• About this task: Count the lines below that contain the word "ktorý", and reply with only that number.

━━ Extracted records

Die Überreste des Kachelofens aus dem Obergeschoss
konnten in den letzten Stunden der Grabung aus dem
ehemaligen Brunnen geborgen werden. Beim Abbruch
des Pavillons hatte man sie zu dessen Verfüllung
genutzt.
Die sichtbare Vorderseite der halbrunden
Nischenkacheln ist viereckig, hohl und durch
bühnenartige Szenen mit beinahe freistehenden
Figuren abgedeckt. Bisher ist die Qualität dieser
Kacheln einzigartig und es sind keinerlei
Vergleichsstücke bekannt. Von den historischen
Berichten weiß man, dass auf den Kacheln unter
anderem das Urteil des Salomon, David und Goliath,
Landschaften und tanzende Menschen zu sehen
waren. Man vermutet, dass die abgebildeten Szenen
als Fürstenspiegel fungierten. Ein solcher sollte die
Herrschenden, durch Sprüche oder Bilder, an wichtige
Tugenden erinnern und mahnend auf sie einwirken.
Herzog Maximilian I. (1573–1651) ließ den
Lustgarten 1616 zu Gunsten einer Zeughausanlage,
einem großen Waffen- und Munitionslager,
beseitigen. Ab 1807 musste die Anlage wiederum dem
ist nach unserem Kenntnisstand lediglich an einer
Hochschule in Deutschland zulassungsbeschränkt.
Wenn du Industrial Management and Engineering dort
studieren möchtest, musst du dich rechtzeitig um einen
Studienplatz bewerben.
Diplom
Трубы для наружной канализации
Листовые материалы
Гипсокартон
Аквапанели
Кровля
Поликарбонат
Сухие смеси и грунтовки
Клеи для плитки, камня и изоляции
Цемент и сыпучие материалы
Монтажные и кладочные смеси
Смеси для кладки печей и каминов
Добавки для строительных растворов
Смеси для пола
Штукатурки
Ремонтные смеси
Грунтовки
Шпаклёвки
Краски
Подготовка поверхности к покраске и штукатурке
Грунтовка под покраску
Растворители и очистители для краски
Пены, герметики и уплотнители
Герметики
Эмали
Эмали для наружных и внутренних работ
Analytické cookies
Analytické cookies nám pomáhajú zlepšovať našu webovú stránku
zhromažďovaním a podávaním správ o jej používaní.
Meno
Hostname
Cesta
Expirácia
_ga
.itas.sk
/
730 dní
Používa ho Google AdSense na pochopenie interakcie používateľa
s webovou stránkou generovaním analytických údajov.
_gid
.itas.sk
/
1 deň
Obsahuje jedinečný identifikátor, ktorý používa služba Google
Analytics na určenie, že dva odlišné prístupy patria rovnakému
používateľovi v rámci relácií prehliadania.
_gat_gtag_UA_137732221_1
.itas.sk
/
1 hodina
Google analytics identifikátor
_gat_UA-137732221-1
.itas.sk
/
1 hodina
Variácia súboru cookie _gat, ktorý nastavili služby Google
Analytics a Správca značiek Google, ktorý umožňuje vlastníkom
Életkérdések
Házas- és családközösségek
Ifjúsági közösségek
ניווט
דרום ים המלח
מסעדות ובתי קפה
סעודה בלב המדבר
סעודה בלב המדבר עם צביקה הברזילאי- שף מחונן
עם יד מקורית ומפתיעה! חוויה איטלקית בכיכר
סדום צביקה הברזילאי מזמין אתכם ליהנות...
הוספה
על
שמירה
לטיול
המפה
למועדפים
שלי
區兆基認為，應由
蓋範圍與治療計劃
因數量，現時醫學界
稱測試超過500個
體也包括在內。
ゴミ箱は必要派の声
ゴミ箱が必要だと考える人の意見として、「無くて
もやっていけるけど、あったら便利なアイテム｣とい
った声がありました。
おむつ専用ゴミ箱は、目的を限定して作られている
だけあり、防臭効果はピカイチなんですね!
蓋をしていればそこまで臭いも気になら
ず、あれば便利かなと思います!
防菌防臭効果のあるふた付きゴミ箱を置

━━━━

• Task answer: 3